Using Power Query to Clean Data in Excel

Power Query is a handy feature in Excel that helps you to clean your data, and change it into the format that you need it in. Power Query has been available in Excel for a long time, although in Excel 2016 it was called Get and Transform.

This tool is an ETL (Extract, Transform and Load) utility which makes it so much easier to work with other people’s data. Power Query can be used to connect to data from a huge range of sources, and lets you take a data source, put it into an Excel workbook, and ‘clean the data up’ so that you can perform calculations on it, load it into pivot tables, and generally enjoy the data in a more useful format.

Cleaning Up Your Data

Let’s imagine you have some data that was entered into a spreadsheet by hand. Perhaps you run a yoga studio, and you record classes for a given day, the name of the instructor, and who attended each class, along with whether they were a monthly member or paid per session. All the information that you need is entered into a spreadsheet, but because it was entered by hand there are several problems with it:

  • The date of the class appears only once, at the ‘top’ of the section, rather than in a column alongside the rest of the data
  • There are inconsistencies regarding spaces before or after names
  • There are blank rows which could confuse data processing
  • The membership information is spread across multiple rows

It’s entirely possible that someone who ‘wanted to computerize their data’ but who was not well versed in how to set up spreadsheets would create a document like that. It is well laid out and human readable, but it is not set up in a way that is machine-readable. The good news is that you can improve it to make it easier to work with.

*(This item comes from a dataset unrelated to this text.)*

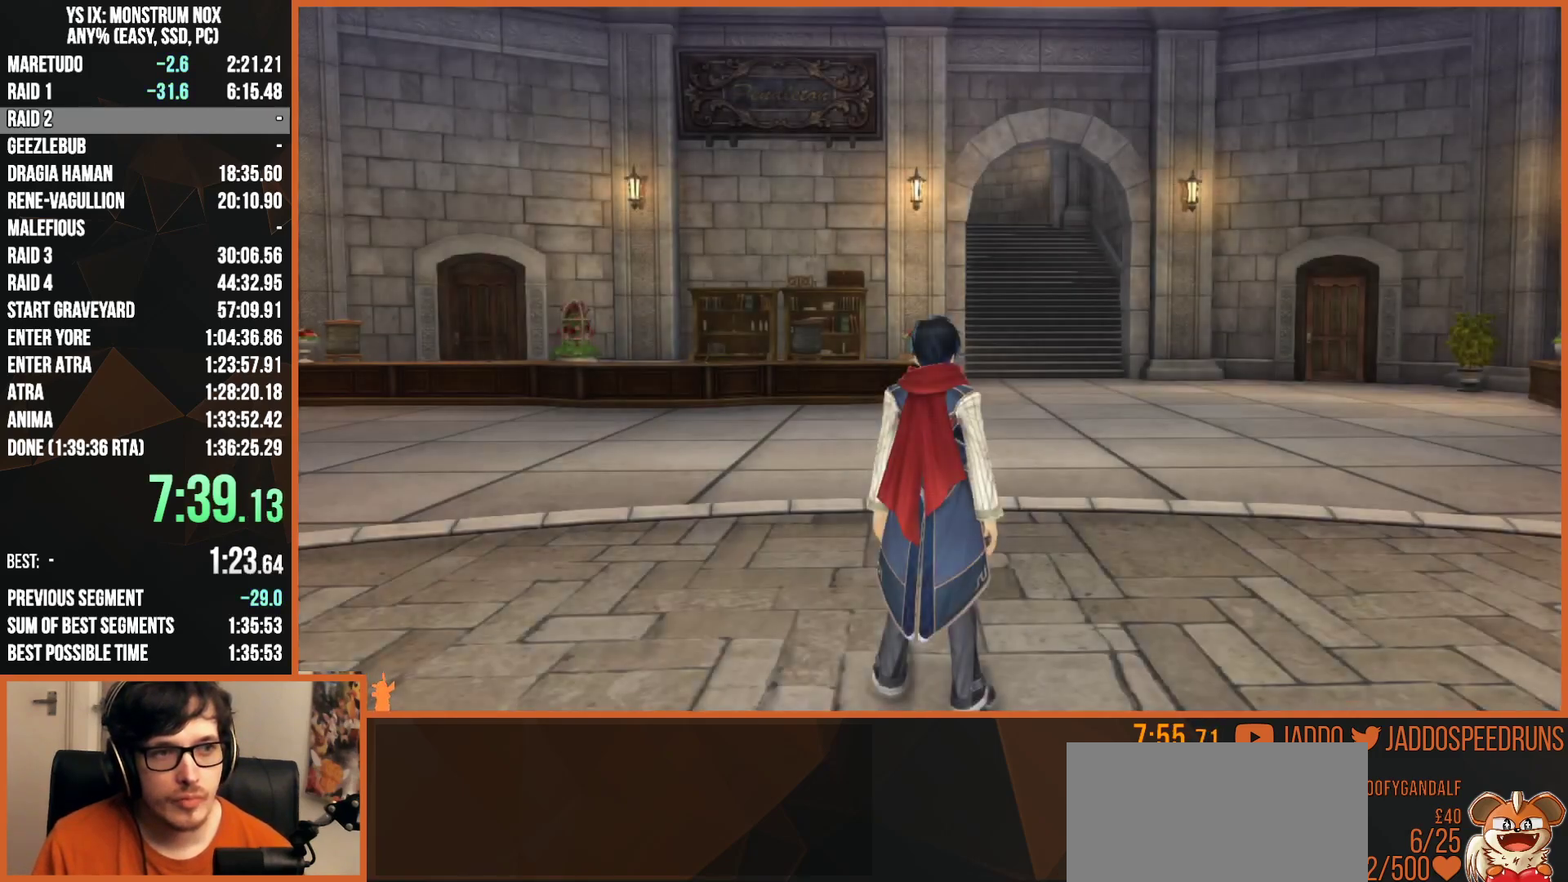
{"buttons": ["L2"], "left_stick": "up", "right_stick": "center", "events": [[300, "TRIANGLE", "down"], [433, "TRIANGLE", "up"]]}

Importing the Data For Use in Power Query

The first thing that you need to do is import the data. Open the Data tab and click ‘Get Data’. Select From File, and drill through that menu to ‘From Workbook’, then select the file and workbook that you want to get your data from.

If you need to load data from more than one workbook, then you can do this by ticking the ‘Select multiple items’ box, and then selecting the additional sheets that you need. Next, click the ‘Edit’ button to load the data into the Power Query Editor.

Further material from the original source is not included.